FOLLOW IT: Many people want to have written. Writers want to write. Every day, all day! (But, alas, the world beyond the writing room intrudes. And there are all those books to read!) It’s the doing, the intense activity of the mind, that fascinates the writer and allows her to shape order from chaos. Writers write. Writing is work. And you go to work every day. It’s not a choice. If you don’t punch in, you lose your job. Understand that writing isn’t for everyone, and if you find yourself resisting the activity, maybe you should rethink your commitment to the craft. It’s OK. Maybe you haven’t found your passion yet. We all find time to do the things we love.
But if you’ve tried to quit and catch yourself back at the desk—well, then don’t give up. Give in. The good news is that all your writing doesn’t go on at the desk. It goes on while you’re out in the world. Carry a pen and a notebook; gather evidence. You think differently with a pen in your hand. And you observe more keenly. You learn to pay attention; you keep your senses alert. The notebook becomes a repository and a source of material. It becomes a refuge. Go there when you need to think. Writing, you realize, engenders more writing.
And everything you write today informs everything you will ever write. —John Dufresne
BREAK IT: Don’t write every day.
I’m a big believer in word quotas. Some of the earliest, and perhaps still the best advice I ever got, was to set a quota of words and stick to it. I used to do a daily count. But a thing called life would intrude and I’d miss a day. Or, there were times when writing seemed like playing tennis in the La Brea tar pits, and that’d be another day I’d miss.
Such days would leave me surly and hard to live with.
Then I switched to a weekly quota and have 
used it ever since. That way, if I miss a day, I don’t beat myself up. I write a little extra on the other days. I use a spreadsheet to keep track and add up my word count for the week.
I also intentionally take one day off a week. I call it my writing sabbath. I find that taking a one-day break charges my batteries like nothing else. Sunday is the day I’ve chosen. On Monday I’m refreshed and ready to go. Plus, my projects have been cooking in my subconscious. The boys in the basement, as Stephen King puts it, are hard at work while I’m taking time off.
I also advocate taking a weeklong break from writing each year. Use this time to assess your career, set goals, make plans—because if you aim at nothing, there’s a very good chance you’ll hit it. —James Scott Bell

2. Keep Tracking Your Writing


I'll be honest, I have a hard time sticking to this. Yet when I do track my writing, I find it incredibly helpful. I've started a new Excel file in which I wrote the following headings:

DATE  -  SIT  -  START  -  STOP  -  WORDCOUNT  -  OTHER

I distinguish between Sit (when I sit at my desk) and when I Start (start working on my novel) because sometimes I write a blog post or check email or watch YouTube videos before I get down to work and I want to know how long it takes me. I distinguish between Wordcount and Other because not all work directly increases wordcount.  Today, I spent the morning re-reading and editing the first couple of chapters of Book 6 so I could slip back into the world of Faearth. This isn't a step I can skip; it's as much a part of writing as typing new words.

3. Keep Reading


There are only two things a writer needs to do to become a better writer. Write and read. Not necessarily in that order. Fiction and nonfiction; books in your genre and books in other genres; nonfiction books that give you techniques on how to write and nonfiction books on weird, wild subjects that inspire you on what to write. Read, read, read. We writers and readers and editors and publishers and dreamers are all part of the same literary ecology.
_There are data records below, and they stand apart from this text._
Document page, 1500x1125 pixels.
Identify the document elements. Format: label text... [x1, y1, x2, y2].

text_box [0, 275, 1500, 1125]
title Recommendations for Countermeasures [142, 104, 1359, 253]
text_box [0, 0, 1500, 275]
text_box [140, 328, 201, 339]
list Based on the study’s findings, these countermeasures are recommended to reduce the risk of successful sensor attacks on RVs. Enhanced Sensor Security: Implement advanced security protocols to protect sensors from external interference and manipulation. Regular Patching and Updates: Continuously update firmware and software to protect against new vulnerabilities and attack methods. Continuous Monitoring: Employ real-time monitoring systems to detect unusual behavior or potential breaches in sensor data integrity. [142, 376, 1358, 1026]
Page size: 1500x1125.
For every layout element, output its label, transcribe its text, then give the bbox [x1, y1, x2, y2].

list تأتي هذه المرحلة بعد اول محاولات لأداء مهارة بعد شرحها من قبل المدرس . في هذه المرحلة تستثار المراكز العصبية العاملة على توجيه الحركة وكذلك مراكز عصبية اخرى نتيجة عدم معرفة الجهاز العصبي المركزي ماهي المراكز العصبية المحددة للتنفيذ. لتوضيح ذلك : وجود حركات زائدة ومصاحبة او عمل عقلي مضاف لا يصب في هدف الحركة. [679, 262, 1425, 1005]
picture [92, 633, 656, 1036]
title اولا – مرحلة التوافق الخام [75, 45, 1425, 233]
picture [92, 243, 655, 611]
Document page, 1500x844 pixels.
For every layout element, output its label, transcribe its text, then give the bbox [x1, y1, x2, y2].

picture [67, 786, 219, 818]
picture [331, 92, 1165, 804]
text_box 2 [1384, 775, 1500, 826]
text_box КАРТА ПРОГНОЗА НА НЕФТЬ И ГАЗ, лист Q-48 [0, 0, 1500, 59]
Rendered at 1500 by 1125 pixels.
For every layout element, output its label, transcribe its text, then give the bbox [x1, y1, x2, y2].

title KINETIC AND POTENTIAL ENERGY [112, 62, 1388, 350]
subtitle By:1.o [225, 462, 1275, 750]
Some writers fret every year about NaNoWriMo encouraging a lot of hacks to add more books -- more competition -- to the tons of books already out there. If you look at other books as competition, you risk become jealous, bitter or sour. Silly, why do that to yourself? Look at other books as fellow seeds helping you to reclaim the barren lands of empty minds. No seed can do that alone. We are not made less by adding more writers and readers and books and stories to the world. We are all made more.